Put altogether I call this model architecture 'Spihtter'. Spihtter inputs and outputs a left to right sequence of discrete tokens. It recieves additional embeddings per-token, representing the state of the spiht decoder. Technically, any model could be used to produce next token logits.

The only tricky part is keeping the model fed with spiht metadata during inference. Per generated token, this is a linear time operation. But you have to keep track of where you are in the SPIHT decoding algorithm. I implemented a spiht encoder/decoder in rust which is used to build a dataset of training examples. During inference I use a different python implementation of the spiht algorithm. I do this so I can use python's yield feature and access spiht bits in a stream.

I place image bits inside of html tags, like this: <spiht h=28 w=28 n=11101>010101011110111101</spiht>
Spiht needs some extra information to start decoding. Namely, the height and width and starting value of the variable 'n'. I encode these values as html attributes.

Experiments

All experiments can be reproduced from the code base here: https://github.com/theAdamColton/spihtter

I train different Spihtter models on some small toy datasets. I am currently gpu poor and did these small experiments using an M1 macbook air with 8GB of memory.

For generation I use greedy search. I did not play around with sampling settings. I left hyperparameters at their recommended values

MNIST

28x28 greyscale MNIST digits can be encoded in as few as 256 tokens using SPIHT. The small llama model can be trained to produce coherent digits in a very short wall clock time, about 4 minutes. Mamba fails to produce correct mnist digits.

Random dataset samples, compressed to 256 bits. These are the images decoded from the ground truth bits.
digits 0-9 after 1 hour of training, decoded from .3M parameter mamba model, batch size 16, 1000 steps
digits 0-9 after 10 minutes of training, decoded from 2M parameter llama model, batch size 16, 1000 steps
mamba: purple, vs llama: grey, NLL loss. To be fair, LLaMa had almost 10x the number of parameters, but also trained 6x faster. The blue loss curve is without any conditioning information from the spiht decoder. The grey loss curve is from giving the LLM embeddings based on the internal programmatic state of the spiht decoder. The conditioning information from the spiht algorithm vastly improves the ability to model the sequence. model used: llama-small.json

The mamba model didn't match the performance of the llama model. I don't want to be overly critical. I'm relying on a hacked together implementation. I couldn't train using the 'MPS' device because 4D cumsum is not supported as of pytorch 2.2.3. So the training time was much longer.
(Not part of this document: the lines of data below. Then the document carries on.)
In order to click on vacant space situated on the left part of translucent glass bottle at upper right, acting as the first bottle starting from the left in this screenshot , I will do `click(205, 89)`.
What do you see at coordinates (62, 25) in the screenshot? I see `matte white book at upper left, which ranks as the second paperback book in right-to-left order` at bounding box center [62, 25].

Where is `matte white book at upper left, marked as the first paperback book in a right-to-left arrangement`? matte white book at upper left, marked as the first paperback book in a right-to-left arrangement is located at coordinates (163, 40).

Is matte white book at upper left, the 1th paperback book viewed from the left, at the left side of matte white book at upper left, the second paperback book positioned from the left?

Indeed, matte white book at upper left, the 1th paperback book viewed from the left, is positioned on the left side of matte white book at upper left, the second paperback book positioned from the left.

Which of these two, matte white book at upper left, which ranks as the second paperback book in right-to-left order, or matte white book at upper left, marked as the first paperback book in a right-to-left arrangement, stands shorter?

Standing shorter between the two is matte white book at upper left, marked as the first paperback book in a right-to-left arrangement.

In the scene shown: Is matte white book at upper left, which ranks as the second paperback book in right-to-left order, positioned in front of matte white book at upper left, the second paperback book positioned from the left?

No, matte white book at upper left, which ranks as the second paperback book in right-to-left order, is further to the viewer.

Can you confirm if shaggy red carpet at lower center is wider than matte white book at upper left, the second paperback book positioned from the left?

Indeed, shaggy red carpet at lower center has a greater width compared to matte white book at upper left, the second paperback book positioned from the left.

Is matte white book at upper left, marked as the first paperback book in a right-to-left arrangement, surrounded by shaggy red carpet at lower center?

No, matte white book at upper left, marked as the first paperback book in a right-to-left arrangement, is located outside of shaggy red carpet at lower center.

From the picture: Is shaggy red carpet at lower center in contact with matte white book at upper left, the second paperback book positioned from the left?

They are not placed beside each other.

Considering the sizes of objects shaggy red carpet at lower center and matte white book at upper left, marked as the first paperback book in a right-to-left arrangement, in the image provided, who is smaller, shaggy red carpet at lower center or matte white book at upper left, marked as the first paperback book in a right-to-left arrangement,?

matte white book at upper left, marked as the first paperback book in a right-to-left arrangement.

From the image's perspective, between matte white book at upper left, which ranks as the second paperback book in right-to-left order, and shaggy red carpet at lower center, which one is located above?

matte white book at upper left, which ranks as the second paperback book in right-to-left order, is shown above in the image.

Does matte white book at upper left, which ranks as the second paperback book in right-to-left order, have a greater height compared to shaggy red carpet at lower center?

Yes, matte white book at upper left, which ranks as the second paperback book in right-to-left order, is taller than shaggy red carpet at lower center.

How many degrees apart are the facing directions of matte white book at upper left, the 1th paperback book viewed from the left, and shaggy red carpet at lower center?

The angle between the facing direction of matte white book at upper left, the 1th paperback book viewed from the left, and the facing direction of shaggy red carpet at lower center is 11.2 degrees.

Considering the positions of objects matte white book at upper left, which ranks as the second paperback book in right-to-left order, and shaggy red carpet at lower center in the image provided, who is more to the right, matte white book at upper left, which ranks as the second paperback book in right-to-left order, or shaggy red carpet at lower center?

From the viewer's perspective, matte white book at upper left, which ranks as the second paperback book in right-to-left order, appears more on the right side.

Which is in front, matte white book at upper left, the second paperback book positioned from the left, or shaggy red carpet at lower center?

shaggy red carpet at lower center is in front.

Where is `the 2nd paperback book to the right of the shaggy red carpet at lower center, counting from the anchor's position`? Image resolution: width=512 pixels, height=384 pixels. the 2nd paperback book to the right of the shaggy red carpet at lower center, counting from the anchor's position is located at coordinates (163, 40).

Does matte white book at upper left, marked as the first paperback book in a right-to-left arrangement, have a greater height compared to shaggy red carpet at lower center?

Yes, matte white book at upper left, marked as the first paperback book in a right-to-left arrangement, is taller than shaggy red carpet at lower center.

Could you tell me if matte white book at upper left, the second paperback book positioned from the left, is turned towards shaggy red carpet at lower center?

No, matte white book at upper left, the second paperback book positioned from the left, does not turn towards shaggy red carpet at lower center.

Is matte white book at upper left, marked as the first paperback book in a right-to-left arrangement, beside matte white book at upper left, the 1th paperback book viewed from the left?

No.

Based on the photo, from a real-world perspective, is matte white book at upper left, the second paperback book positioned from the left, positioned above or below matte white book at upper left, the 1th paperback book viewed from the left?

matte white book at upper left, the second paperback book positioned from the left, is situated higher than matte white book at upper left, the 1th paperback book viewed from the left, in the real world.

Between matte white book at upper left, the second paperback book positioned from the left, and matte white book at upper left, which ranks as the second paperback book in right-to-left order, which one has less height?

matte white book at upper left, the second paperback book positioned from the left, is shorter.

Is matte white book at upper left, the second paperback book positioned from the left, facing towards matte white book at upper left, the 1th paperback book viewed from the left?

Worryingly, throughout training, most of the images generated from the 0-9 digits are exactly the same. I checked for bugs and couldn't find any; the mamba model is receiving the proper labels, but it seems that the information from the class label at the start of the sequence goes completely forgotten.

Future work

I figured out that you can use spiht to encode latents from the stable diffusion VAE. It make perfect sense why it works. It looks kinda trippy, and the reconstruction quality is quite high at around .25 bpp for most images. I'm doing more research on neural image compression so I'm going to come back to this topic later once I understand the literature better.

Instead of using spiht to compress pixel values, you can use it to compress latent values. Here is a reconstruction at different bit rates of stable diffusion VAE latents.
There are some artifacts, but you get a good image at around 0.25 bpp

Using this trick you can get good images at around ~25k bits. It's also extremely useful if you are trying to save a huge dataset of VAE embeddings on disk. You can just save them as torch tensors, but using spiht as lossy compression you can save 60% of the disk space.

Again, it seems like the quest for the holy grail will have to continue.